Dive Brief:
- Economic growth will likely be soft during the first half of this year, held back by gloomy consumer sentiments and weak new orders for manufactured goods, the Conference Board said Thursday.
- The Leading Economic Index fell 0.2% in December for its fifth straight monthly decline despite strength in equity markets, a rise in building permits for private housing and a positive mix of credit availability and risk, the Conference Board said.
- “The LEI signals weaker economic activity at the start of this year,” Justyna Zabinska-LaMonica, the Conference Board’s senior manager for business cycle indicators, said in a statement. An increase in unemployment claims and decline in average weekly hours in manufacturing also dimmed the outlook, she said, noting that the Conference Board forecasts 2.1% economic growth this year.
Dive Insight:
The economy, while continuing a nearly six-year-old expansion, has spun off mixed signals in recent months.
Weakness in the labor market prompted the Federal Reserve to cut borrowing costs by a quarter percentage point three times in the final months of 2025 even though inflation remains above the central bank’s 2% target.
Unemployment fell last month by 0.1 percentage point to 4.3%, the Bureau of Labor Statistics said on Feb. 11, as employers added 130,000 jobs in a hiring surge that far exceeded expectations.
More recently, initial claims for unemployment insurance declined during the week ended Feb. 14 by the most since November, the Labor Department said Thursday.
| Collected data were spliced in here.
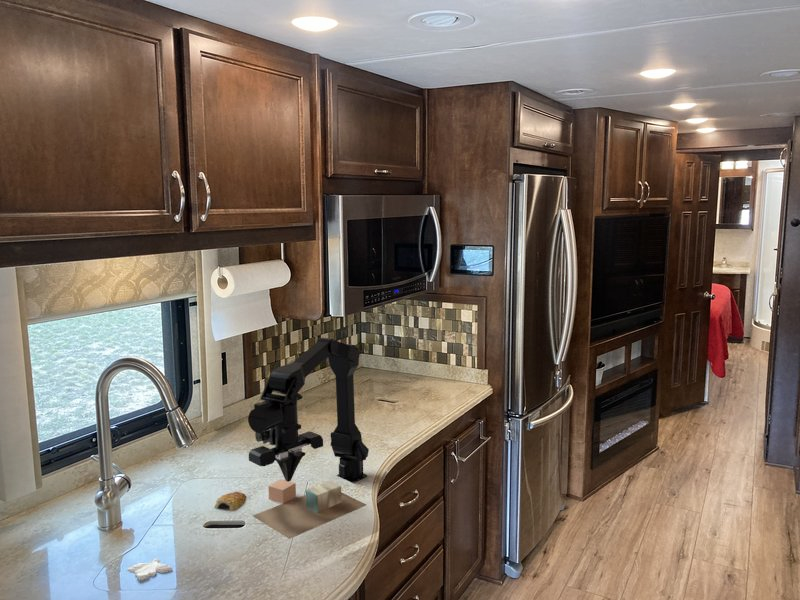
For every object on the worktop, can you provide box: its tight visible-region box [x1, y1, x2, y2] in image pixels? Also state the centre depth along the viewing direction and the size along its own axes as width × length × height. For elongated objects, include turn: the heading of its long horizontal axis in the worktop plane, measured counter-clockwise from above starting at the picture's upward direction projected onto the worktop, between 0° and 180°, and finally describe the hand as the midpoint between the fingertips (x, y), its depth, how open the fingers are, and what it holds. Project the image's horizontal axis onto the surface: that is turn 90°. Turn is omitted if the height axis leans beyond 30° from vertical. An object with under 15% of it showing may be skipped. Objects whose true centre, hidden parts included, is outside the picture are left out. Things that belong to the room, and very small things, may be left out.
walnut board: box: [252, 491, 367, 539], centre depth 163 cm, size 24×16×1 cm, turn 134°
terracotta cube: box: [268, 478, 297, 504], centre depth 170 cm, size 5×5×5 cm
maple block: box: [305, 480, 342, 513], centre depth 165 cm, size 4×4×8 cm
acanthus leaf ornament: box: [126, 557, 173, 581], centre depth 139 cm, size 8×7×2 cm
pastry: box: [213, 491, 247, 511], centre depth 168 cm, size 9×7×4 cm
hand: (288, 480), depth 160 cm, fingers closed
Applications for benefits fell by 23,000 to 206,000.
“The labor market has remained pretty resilient,” Minneapolis Fed President Neel Kashkari said Thursday.
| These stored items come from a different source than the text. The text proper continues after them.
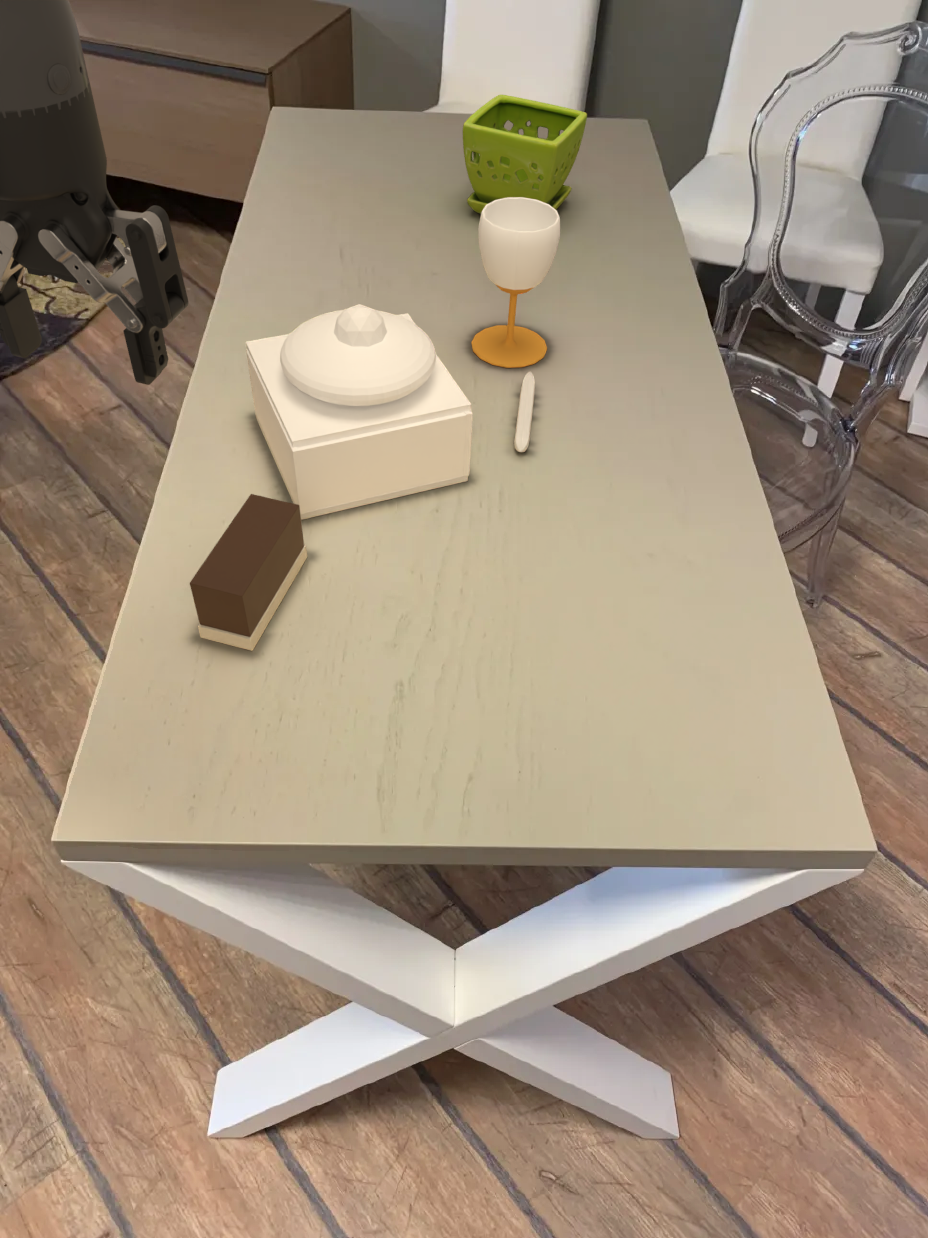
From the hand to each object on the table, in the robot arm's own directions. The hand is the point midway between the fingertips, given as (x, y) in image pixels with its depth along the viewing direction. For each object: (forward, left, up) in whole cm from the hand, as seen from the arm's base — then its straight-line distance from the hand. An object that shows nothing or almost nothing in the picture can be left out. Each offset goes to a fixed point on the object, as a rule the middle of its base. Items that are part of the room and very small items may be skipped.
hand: (88, 363), depth 59 cm
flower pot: (+7, +91, -28) cm, 95 cm away
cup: (+15, +55, -28) cm, 63 cm away
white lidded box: (+5, +31, -28) cm, 42 cm away
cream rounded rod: (+20, +42, -28) cm, 54 cm away
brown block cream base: (+4, +8, -28) cm, 29 cm away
“It's a softer labor market than it was a year or two ago, but as you look out across the country, the job market seems pretty, pretty good, decent to pretty good,” he said, answering a question during an event in Fargo, North Dakota.
At the same time, inflation, as measured by the consumer price index slowed last month to a lower-than-forecast 2.4% from 2.7% in December, the Bureau of Labor Statistics said Friday.
So-called core inflation, which excludes volatile food and energy prices, cooled to 2.5% last month from 2.6% during the prior month.
“We want to get inflation at 2% and we want to have as many Americans working as possible, and sometimes we have to trade these things off,” Kashkari said.
“My guess is we're pretty close to neutral on where our monetary policy is,” he said, referring to a level of the federal funds rate that neither spurs nor slows economic growth.
The economy probably grew at a 3% annual rate during the fourth quarter of 2025, the Atlanta Fed said Thursday.
The district bank on Wednesday estimated a 3.6% annual rate of growth for the quarter before release Thursday of the LEI and government data showing a $70.3 billion trade deficit in December.